As I have written here, we spent our Easter weekend over on the North Yorkshire Coast. On Easter Sunday, we returned to Bridlington Animal Park having gone there last summer.


Finding Bridlington Animal Park is quite easy because of the decent road signs. However, as you enter the car park, the animal park is at the back of an old fashioned factory outlet store, which is a bit strange! Even stranger is the wooden mock-up play shop and a couple of other wooden houses for the kids to play in. Very basic, but they are free for the children to run and play in so no harm done and actually, we spent 15 minutes playing in them!

The free play area outside the animal park

The park itself is quite small and probably takes just over an hour to get round. However, there are activities throughout the day which are the main attraction so check the website for details to get your timing right.

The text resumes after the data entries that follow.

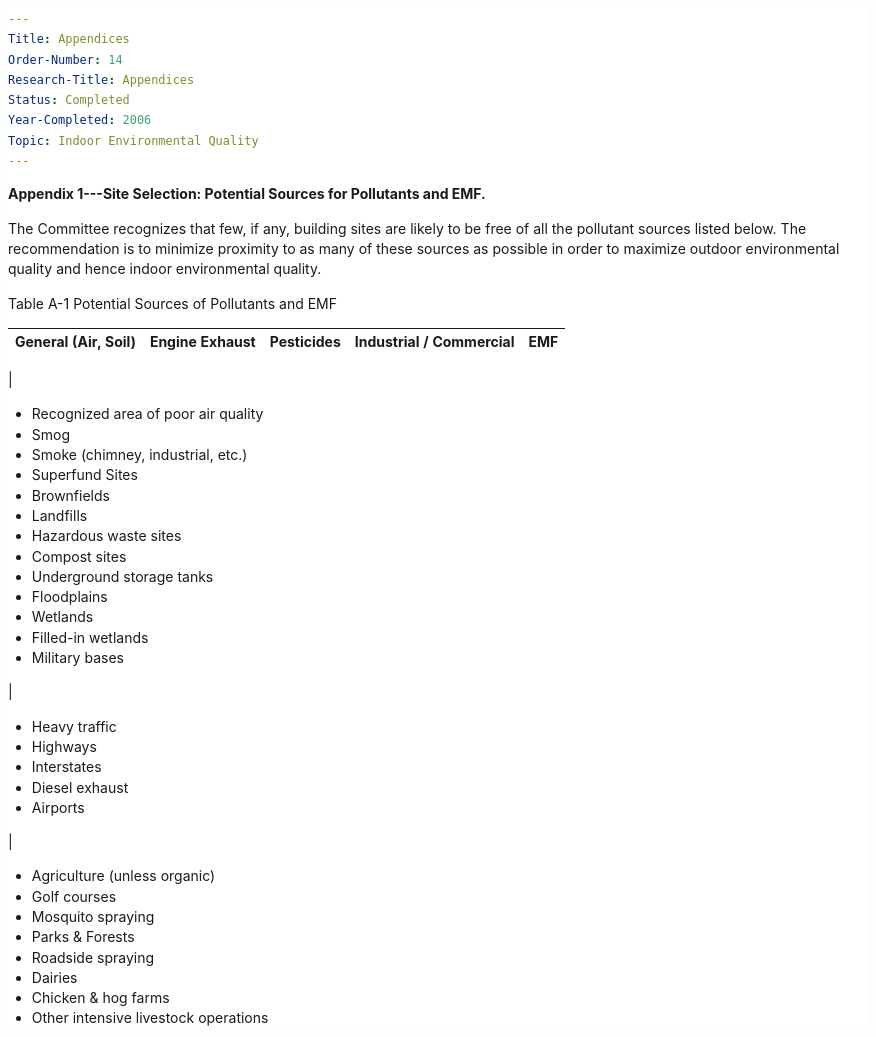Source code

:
 ```yaml
---
Title: Appendices
Order-Number: 14
Research-Title: Appendices 
Status: Completed
Year-Completed: 2006
Topic: Indoor Environmental Quality
---
```


**Appendix 1---Site Selection: Potential Sources for Pollutants and EMF.**

The Committee recognizes that few, if any, building sites are likely to be free of all the pollutant sources listed below. The recommendation is to minimize proximity to as many of these sources as possible in order to maximize outdoor environmental quality and hence indoor environmental quality.

Table A-1 Potential Sources of Pollutants and EMF

| General (Air, Soil) | Engine Exhaust | Pesticides | Industrial / Commercial | EMF |
| --- | --- | --- | --- | --- |
|

-   Recognized area of poor air quality
-   Smog
-   Smoke (chimney, industrial, etc.)
-   Superfund Sites
-   Brownfields
-   Landfills
-   Hazardous waste sites
-   Compost sites
-   Underground storage tanks
-   Floodplains
-   Wetlands
-   Filled-in wetlands
-   Military bases

 |

-   Heavy traffic
-   Highways
-   Interstates
-   Diesel exhaust
-   Airports

 |

-   Agriculture (unless organic)
-   Golf courses
-   Mosquito spraying
-   Parks & Forests
-   Roadside spraying
-   Dairies
-   Chicken & hog farms
-   Other intensive livestock operations

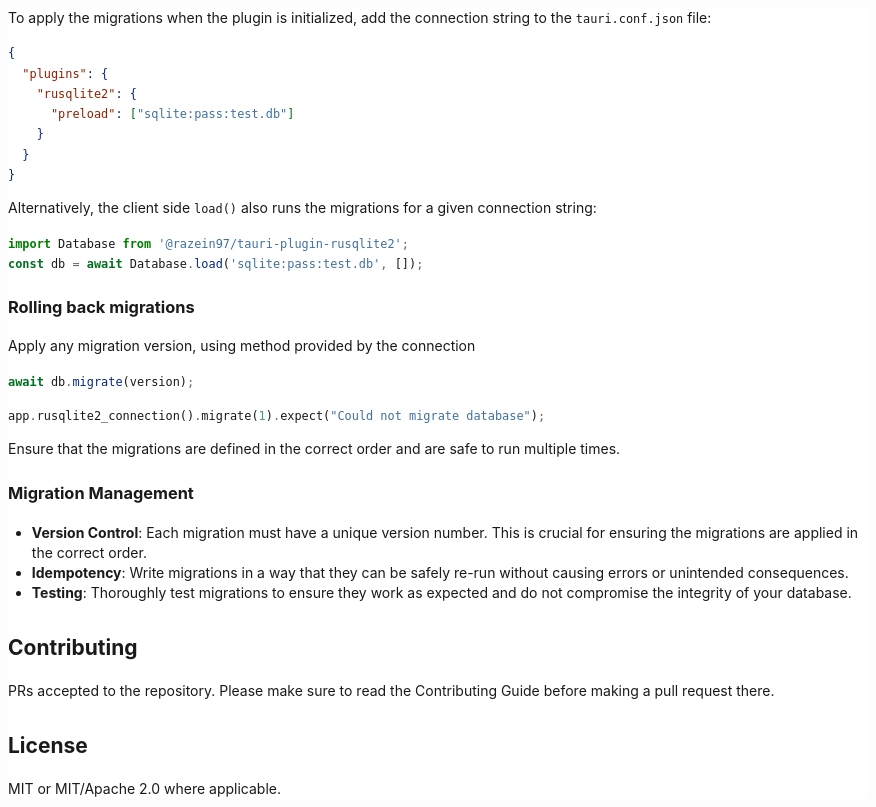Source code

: To apply the migrations when the plugin is initialized, add the connection string to the `tauri.conf.json` file:

```json
{
  "plugins": {
    "rusqlite2": {
      "preload": ["sqlite:pass:test.db"]
    }
  }
}
```

Alternatively, the client side `load()` also runs the migrations for a given connection string:

```ts
import Database from '@razein97/tauri-plugin-rusqlite2';
const db = await Database.load('sqlite:pass:test.db', []);
```

### Rolling back migrations

Apply any migration version, using method provided by the connection

```javascript
await db.migrate(version);
```

```rust
app.rusqlite2_connection().migrate(1).expect("Could not migrate database");
```

Ensure that the migrations are defined in the correct order and are safe to run multiple times.

### Migration Management

- **Version Control**: Each migration must have a unique version number. This is crucial for ensuring the migrations are applied in the correct order.
- **Idempotency**: Write migrations in a way that they can be safely re-run without causing errors or unintended consequences.
- **Testing**: Thoroughly test migrations to ensure they work as expected and do not compromise the integrity of your database.

## Contributing

PRs accepted to the repository. Please make sure to read the Contributing Guide before making a pull request there.

## License

MIT or MIT/Apache 2.0 where applicable.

As it is an animal park, it can get quite muddy so don’t wear anything too nice! The park isn’t too big, I so would try and leave the buggy in the car, especially as the paths aren’t completely flat. Also, dirty wheels are a pain to deal with when putting the buggy back in the car!


In terms of animals, Bridlington Animal Park has pigs, meerkats, owls, sheep and a few others. However, our favourites are the wallabies, especially when you get to feed them! They are so gentle and well behaved and they are just the right height for toddlers to feed them. There is no time limit to feed them and so it is a nice relaxing atmosphere to enjoy the experience and was the main reason we returned. They are also very photogenic!

Heidi feeding a wallaby

We went round the rest of the park, whilst also playing in the open play area. This would have been much more pleasurable had it been warmer! In the rest of the park, you can feed the animals using feed bought at the entrance. I decided against this, fearing that I didn’t have enough pairs of hands to keep a toddler under control and carrying animal feed. However, I wish that I had done now!

Alpaca not happy we didn’t have food for him!

We finished the park and headed back for the next activity which was reptile handling! There were 2 snakes and a lizard and the handlers were really, really good at allowing everyone to have a go and more importantly, making sure that the animals were not distressed!


Entry to the park is less than £5 per person (2016 prices!) and so it is good value for money. One good thing is that you can go and come back throughout the day. This means you can pop out for lunch or shopping and take in the other activities later on. There is a cafe in the factory outlet (with ice cream!) although we didn’t check out the toilet facilities either time we went.

The staff are also really friendly as I think Bridlington Animal Park is a family run attraction. It really shows in the friendly manner that the staff have, especially with the children. As a result, I’m sure that we will be back on one of our many trips to the North Yorkshire Coast at some point!